__TASK__.
However many lines the data holds, transcribe them all exactly.

☆ ☆ ☆

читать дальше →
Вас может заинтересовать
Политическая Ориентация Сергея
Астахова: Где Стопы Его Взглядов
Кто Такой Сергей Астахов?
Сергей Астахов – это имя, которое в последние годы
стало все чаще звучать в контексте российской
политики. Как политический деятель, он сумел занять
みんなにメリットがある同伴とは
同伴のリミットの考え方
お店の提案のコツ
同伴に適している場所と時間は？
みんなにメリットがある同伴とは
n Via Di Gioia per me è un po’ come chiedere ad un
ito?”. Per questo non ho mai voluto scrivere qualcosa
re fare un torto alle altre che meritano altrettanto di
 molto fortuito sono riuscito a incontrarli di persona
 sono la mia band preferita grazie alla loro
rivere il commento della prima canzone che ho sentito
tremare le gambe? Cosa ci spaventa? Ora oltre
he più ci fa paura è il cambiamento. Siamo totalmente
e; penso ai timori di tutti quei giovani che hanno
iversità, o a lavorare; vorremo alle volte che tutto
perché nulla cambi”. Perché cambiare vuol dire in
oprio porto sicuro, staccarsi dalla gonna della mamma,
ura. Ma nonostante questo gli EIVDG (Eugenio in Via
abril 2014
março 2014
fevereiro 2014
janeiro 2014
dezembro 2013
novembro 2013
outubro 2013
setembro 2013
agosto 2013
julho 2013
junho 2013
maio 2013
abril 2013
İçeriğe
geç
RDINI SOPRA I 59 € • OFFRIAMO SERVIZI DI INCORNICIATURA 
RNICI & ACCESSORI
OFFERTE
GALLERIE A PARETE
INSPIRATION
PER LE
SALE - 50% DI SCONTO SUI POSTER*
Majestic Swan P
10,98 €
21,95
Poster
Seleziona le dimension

☆ ☆ ☆

__TASK SOLUTION__.
читать дальше →
Вас может заинтересовать
Политическая Ориентация Сергея
Астахова: Где Стопы Его Взглядов
Кто Такой Сергей Астахов?
Сергей Астахов – это имя, которое в последние годы
стало все чаще звучать в контексте российской
политики. Как политический деятель, он сумел занять
みんなにメリットがある同伴とは
同伴のリミットの考え方
お店の提案のコツ
同伴に適している場所と時間は？
みんなにメリットがある同伴とは
n Via Di Gioia per me è un po’ come chiedere ad un
ito?”. Per questo non ho mai voluto scrivere qualcosa
re fare un torto alle altre che meritano altrettanto di
 molto fortuito sono riuscito a incontrarli di persona
 sono la mia band preferita grazie alla loro
rivere il commento della prima canzone che ho sentito
tremare le gambe? Cosa ci spaventa? Ora oltre
he più ci fa paura è il cambiamento. Siamo totalmente
e; penso ai timori di tutti quei giovani che hanno
iversità, o a lavorare; vorremo alle volte che tutto
perché nulla cambi”. Perché cambiare vuol dire in
oprio porto sicuro, staccarsi dalla gonna della mamma,
ura. Ma nonostante questo gli EIVDG (Eugenio in Via
abril 2014
março 2014
fevereiro 2014
janeiro 2014
dezembro 2013
novembro 2013
outubro 2013
setembro 2013
agosto 2013
julho 2013
junho 2013
maio 2013
abril 2013
İçeriğe
geç
RDINI SOPRA I 59 € • OFFRIAMO SERVIZI DI INCORNICIATURA 
RNICI & ACCESSORI
OFFERTE
GALLERIE A PARETE
INSPIRATION
PER LE
SALE - 50% DI SCONTO SUI POSTER*
Majestic Swan P
10,98 €
21,95
Poster
Seleziona le dimension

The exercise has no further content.